# property measurement software



## Snow Miser (Aug 26, 2009)

what website or software do you guys use for property measurement? I used to use goilawn.com but now they changed how you pay for it and its way too much money. I used to pay for each property i measured but now they are trying to charge me a monthly fee plus pay for each property still and the per property cost is the same. 

So I am curious if there are any better options out there?


----------



## FredG (Oct 15, 2012)

Snow Miser said:


> what website or software do you guys use for property measurement? I used to use goilawn.com but now they changed how you pay for it and its way too much money. I used to pay for each property i measured but now they are trying to charge me a monthly fee plus pay for each property still and the per property cost is the same.
> 
> So I am curious if there are any better options out there?


 Findalot simple and free.


----------



## BossPlow2010 (Sep 29, 2010)

Findlotsize.com


----------



## beanz27 (Dec 22, 2012)

Findlotsize.com, or an app called planimeter.


----------



## Mark Oomkes (Dec 10, 2000)

findlotsize as well, but the new site sucks compared to the old one.


----------



## John_DeereGreen (Jan 2, 2011)

Daftlogic.

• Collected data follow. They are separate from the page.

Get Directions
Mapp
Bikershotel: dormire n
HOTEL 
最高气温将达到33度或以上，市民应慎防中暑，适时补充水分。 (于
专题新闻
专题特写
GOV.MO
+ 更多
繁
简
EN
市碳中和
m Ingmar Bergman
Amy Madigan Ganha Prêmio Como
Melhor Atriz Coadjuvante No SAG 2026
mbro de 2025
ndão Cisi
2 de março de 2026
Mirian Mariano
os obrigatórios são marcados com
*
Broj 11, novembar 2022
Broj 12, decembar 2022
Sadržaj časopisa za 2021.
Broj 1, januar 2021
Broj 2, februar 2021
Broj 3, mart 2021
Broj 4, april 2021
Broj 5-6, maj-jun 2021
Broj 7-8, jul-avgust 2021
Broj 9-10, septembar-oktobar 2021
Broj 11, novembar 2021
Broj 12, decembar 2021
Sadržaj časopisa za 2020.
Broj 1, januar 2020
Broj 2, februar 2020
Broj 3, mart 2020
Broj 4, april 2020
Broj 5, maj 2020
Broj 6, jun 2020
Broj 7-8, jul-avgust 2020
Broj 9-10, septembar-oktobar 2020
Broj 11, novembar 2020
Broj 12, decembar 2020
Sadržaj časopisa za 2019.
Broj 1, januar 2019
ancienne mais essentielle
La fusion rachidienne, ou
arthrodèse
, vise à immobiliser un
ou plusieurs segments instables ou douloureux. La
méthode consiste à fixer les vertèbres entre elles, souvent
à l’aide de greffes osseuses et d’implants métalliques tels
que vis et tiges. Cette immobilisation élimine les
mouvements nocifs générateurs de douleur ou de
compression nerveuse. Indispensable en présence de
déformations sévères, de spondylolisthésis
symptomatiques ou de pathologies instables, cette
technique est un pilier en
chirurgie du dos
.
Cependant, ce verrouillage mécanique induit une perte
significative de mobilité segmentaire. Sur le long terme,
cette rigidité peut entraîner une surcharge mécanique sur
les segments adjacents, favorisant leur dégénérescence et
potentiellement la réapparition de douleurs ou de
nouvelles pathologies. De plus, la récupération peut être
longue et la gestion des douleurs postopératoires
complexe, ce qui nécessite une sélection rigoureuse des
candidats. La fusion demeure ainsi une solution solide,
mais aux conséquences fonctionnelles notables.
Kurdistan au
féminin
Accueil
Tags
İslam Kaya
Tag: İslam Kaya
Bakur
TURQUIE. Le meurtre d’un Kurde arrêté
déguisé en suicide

Better than findlotsize and still free. And you can zoom in much better.


----------



## Masssnowfighter (Sep 22, 2012)

Mark Oomkes said:


> findlotsize as well, but the new site sucks compared to the old one.


I agree, it couldn't have been any more easier to use then they go and screw around with it, plus you can't use it on your phone with out downloading the app


----------



## TwoBrosLawn (Sep 10, 2009)

John_DeereGreen said:


> Daftlogic. Better than findlotsize and still free. And you can zoom in much better.


new update shut it down, thats why im hear looking for a new website


----------



## JT&SONS (Jun 17, 2018)

Service autopilot smart maps is what i use. It's 45.00 a month unlimited searches. Saves all the data right to the clients information. Multiple measurements.


----------



## cjames808 (Dec 18, 2015)

On my desktop I use Google earth pro. All the types shown are an API of the Google version. 

Earth Pro is Free.


----------